Garlic shrimp / Gambas Pil Pil is a popular Spanish dish
Background and history
For many years we vacationed on the Costa Del Sol with friends and we would walk along the beach and stop at this little cafe, which did the most amazing gambas. She brought them out and we could hear the sizzling of the olive oil as she got close and the smell was amazing. The trick is to heat your terracotta dish in the oven and when your prawns are ready add it to the dish and you will get that sizzle and wonderful aroma.
- 1 kg medium-sized uncooked prawns or shrimps
- 100ml good olive oil
- 2 tbsp of butter
- 6-8 garlic cloves, chopped roughly
- 1/2-3/4 tsp paprika
- 1/2 tsp salt
- 1/4-1tsp of dried chilli flakes
- Few sprigs of Coriander were finely chopped to finish.
- For 4 people.
- Peel the prawns/shrimps but leave the tails on.
- Add salt to them and put them in a covered bowl and leave in the fridge for 30 minutes.

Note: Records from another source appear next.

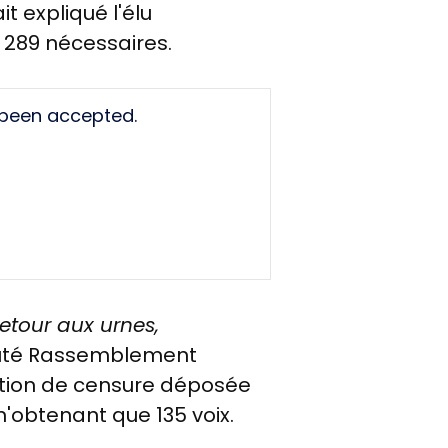
ait expliqué l'élu
s 289 nécessaires.
 been accepted.
retour aux urnes,
éputé Rassemblement
motion de censure déposée
 n'obtenant que 135 voix.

- Put your terracotta dishes into the oven to heat through on high.
- Heat the oil and butter together in a large pan over medium heat.
- When foaming, add the chilli and garlic.
- Stir and cook the garlic and chilli for 1 minute until golden brown. Add the paprika.
- Add the shrimps or prawns and cook for around 3 minutes, or until they curl up and change colour
Serve IMMEDIATELY into your hot dishes just see that sizzle.
- Sprinkle with coriander.
- Serve with a good chunk of baguette to dip into the sauce.
- It took me a couple of goes getting the dishes heated properly and the olive oil sizzling to get that sizzle to carry on.
- I also sometimes add a little chopped chorizo with the chilli and garlic or some fresh breadcrumbs.
- This dish is all about those lovely bits in the bottom of the dish eaten with your lovely crusty bread.